EMINENT DOMAIN - CALIFORNIA

Pakdel v. City and County of San Francisco

United States Court of Appeals, Ninth Circuit - March 17, 2020 - F.3d - 2020 WL 1270732 - 20 Cal. Daily Op. Serv. 2369 - 2020 Daily Journal D.A.R. 2350

Co-owners of multi-unit building owned through tenancies-in-common brought § 1983 action asserting federal regulatory takings claim against city/county, its board of supervisors, and its department of public works, relating to city/county ordinance’s requirement, for expedited conversion program to clear a backlog in lottery system for converting tenancy-in-common property to condominium property, that conversion applicants agree to offer any existing tenants lifetime leases in converted property.

The United States District Court granted defendants’ motions to dismiss for lack of subject matter jurisdiction and for failure to state a claim. Plaintiffs appealed.

The Court of Appeals held that:

City/county ordinance imposing requirement, for city/county’s expedited conversion program to clear a backlog in lottery system for converting tenancy-in-common property to condominium property, that conversion applicants agree to offer any existing tenants lifetime leases in converted property, was not an “exaction,” as would be subject to rough proportionality test for Fifth Amendment taking; lifetime lease requirement was a general requirement imposed through legislation, rather than an individualized requirement to grant property rights to the public imposed as a condition for approving a specific property development.

City/county ordinance imposing requirement, for city/county’s expedited conversion program to clear a backlog in lottery system for converting tenancy-in-common property to condominium property, that conversion applicants agree to offer any existing tenants lifetime leases in converted property, was not a physical taking, for purposes of Fifth Amendment taking claim asserted by plaintiff co-owners of multi-unit building owned as tenancies-in-common, where plaintiffs voluntarily applied for conversion under the program.

Co-owners of multi-unit building owned through tenancies-in-common failed to show final decision by city/county applying the challenged ordinance to co-owners’ property, as would be required for ripeness for adjudication, in federal court, of federal regulatory takings claim asserted in § 1983 action against city/county, where a final decision was made before co-owners belatedly sought an exemption, from city’s department of public works, from being required under the ordinance to offer any existing tenants post-conversion lifetime leases, which requirement was part of city/county’s expedited conversion program to clear a backlog in lottery system for converting tenancy-in-common property to condominium property.

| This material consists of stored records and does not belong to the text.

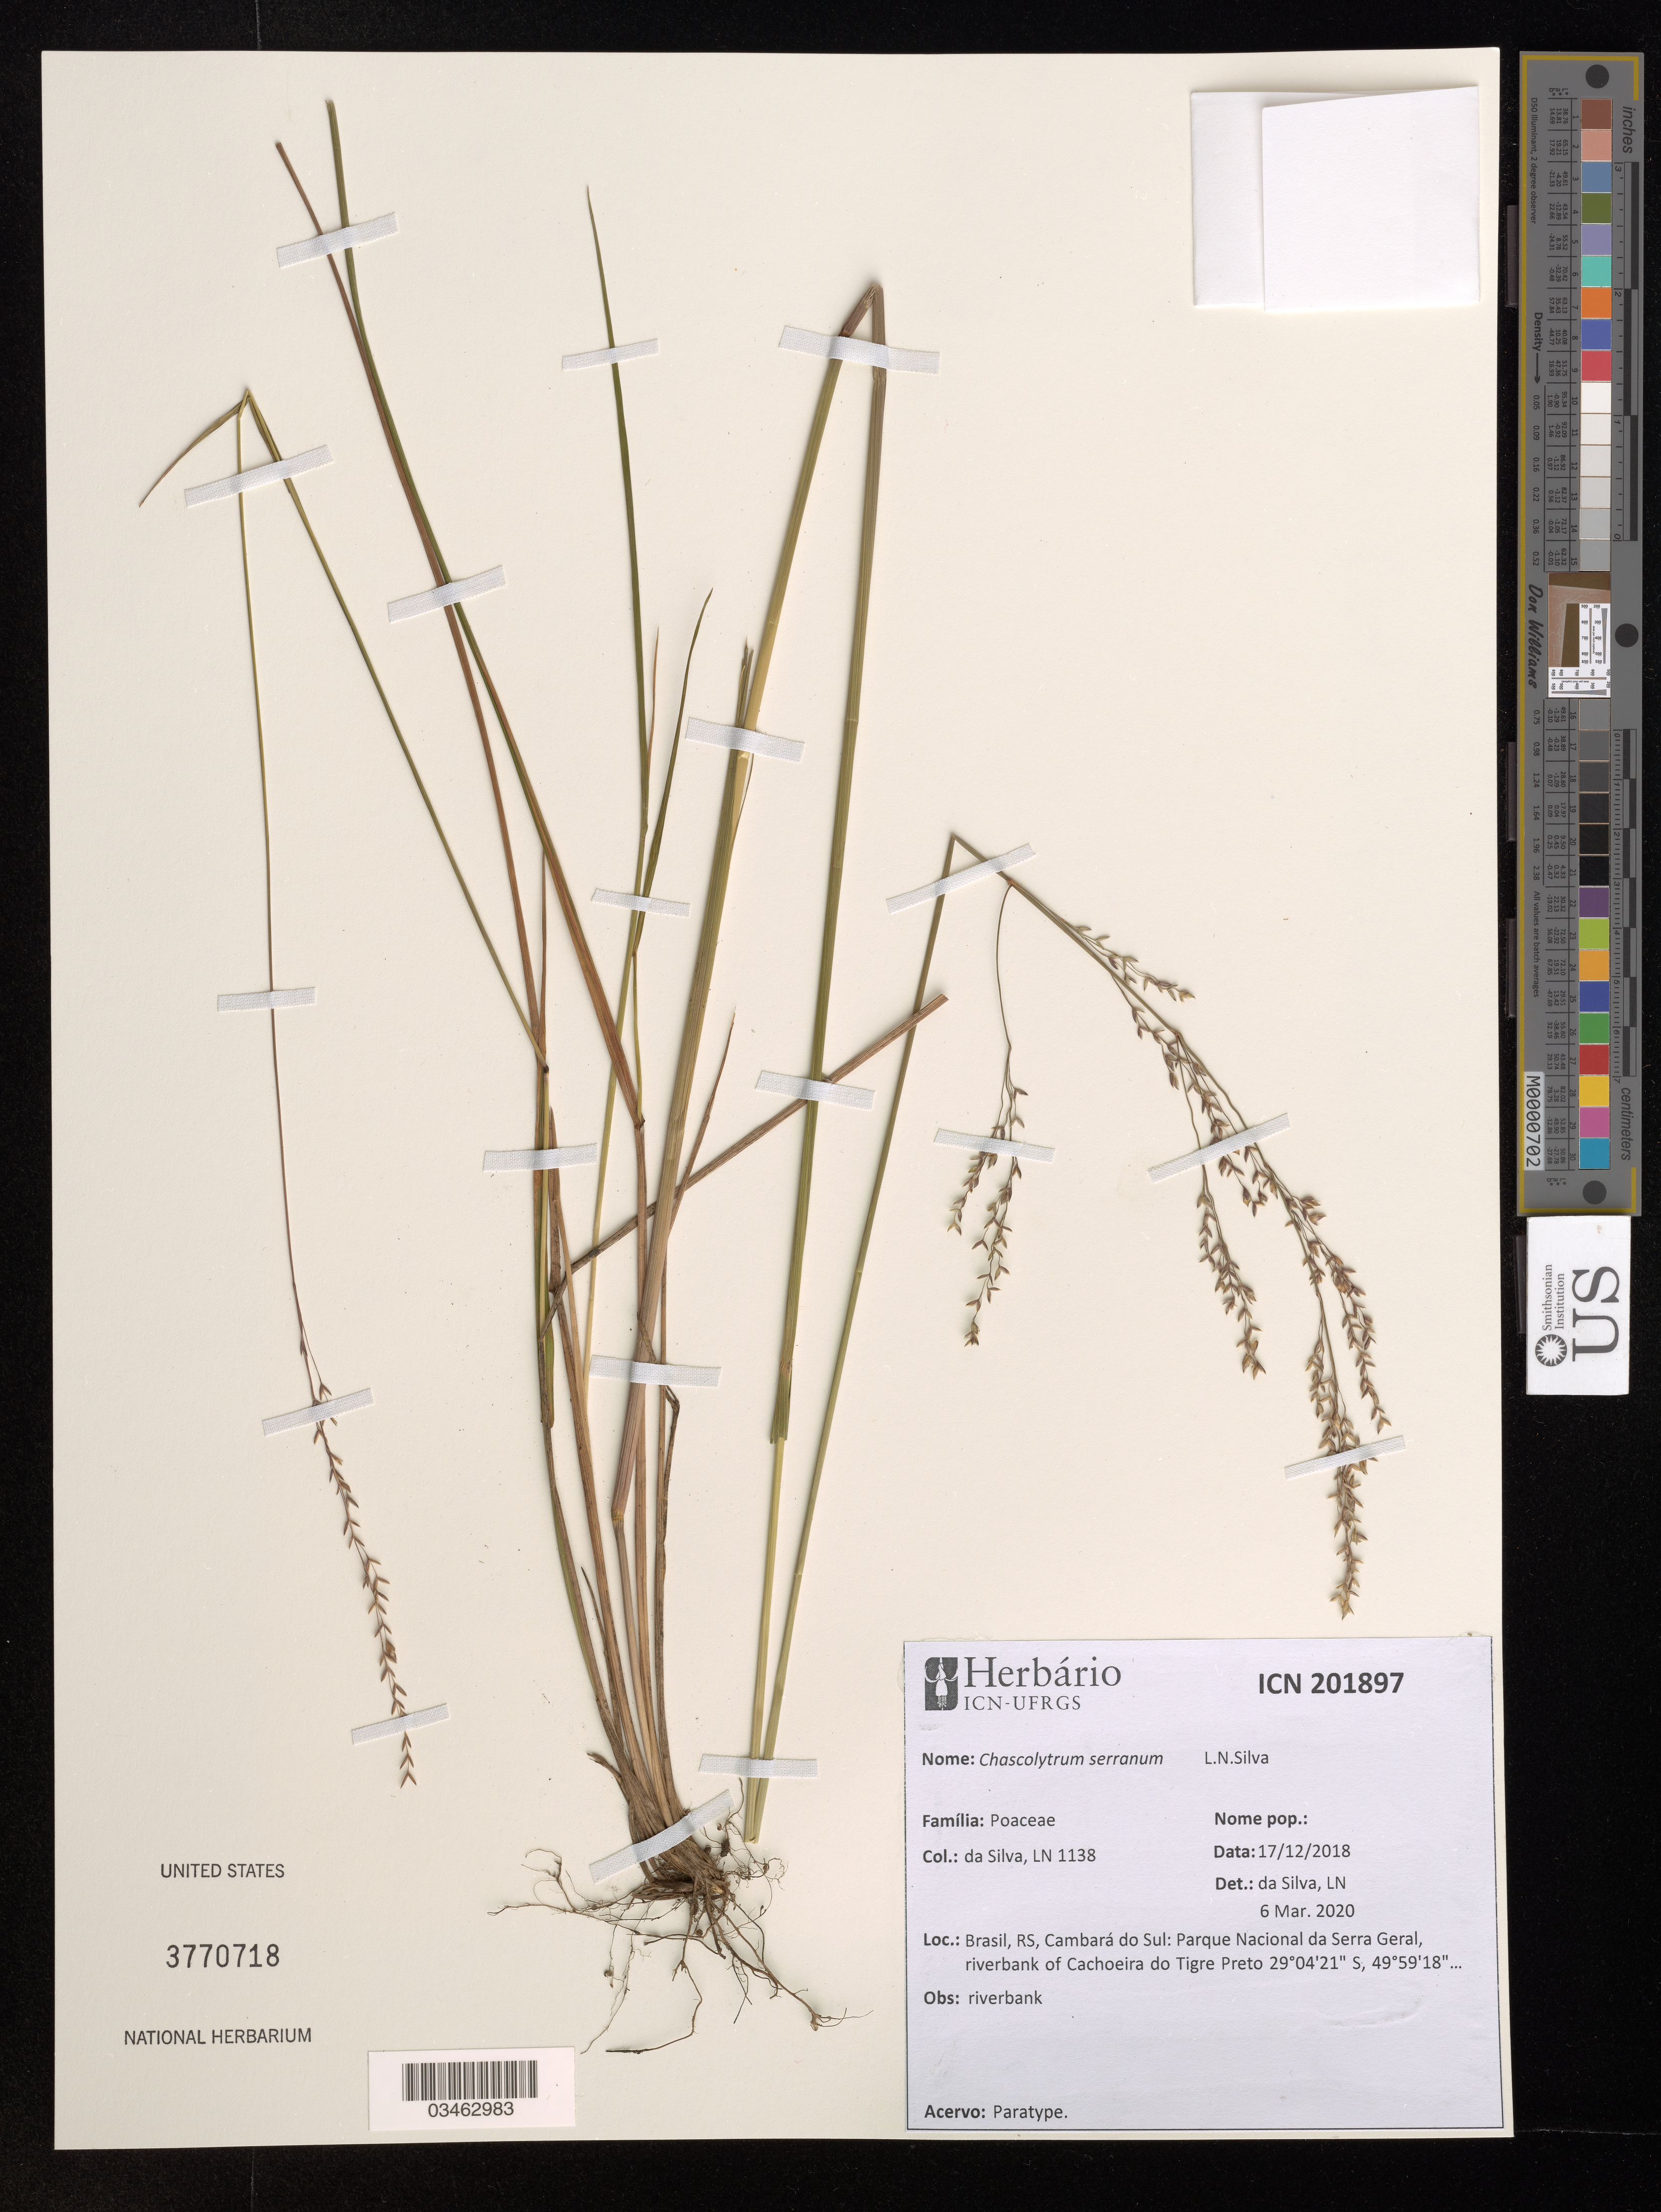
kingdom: Plantae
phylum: Tracheophyta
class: Liliopsida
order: Poales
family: Poaceae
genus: Chascolytrum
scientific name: Chascolytrum serranum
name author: L.N. Silva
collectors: L. da Silva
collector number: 1138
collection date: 2018-12-17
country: Brazil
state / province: Rio Grande do Sul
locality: Cambará do Sul: Parque Nacional da Serra Geral, riverbank of Cachoeira do Tigre Preto.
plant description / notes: Paratype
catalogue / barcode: US 3770718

Federal court of appeals would not exercise its discretion to excuse co-owners of multi-unit building owned through tenancies-in-common from nonjurisdictional prudential requirement, for ripeness for federal court’s adjudication of federal regulatory takings claim, of showing final decision by city/county applying challenged ordinance to co-owners’ property, on co-owners’ appeal from dismissal of § 1983 action challenging ordinance’s requirement, for expedited conversion program to clear a backlog in lottery system for converting tenancy-in-common property to condominium property, that conversion applicants agree to offer any existing tenants lifetime leases in converted property, where there were no concerns about different claims proceeding simultaneously in state and federal court, and city/county raised ripeness issue at first opportunity.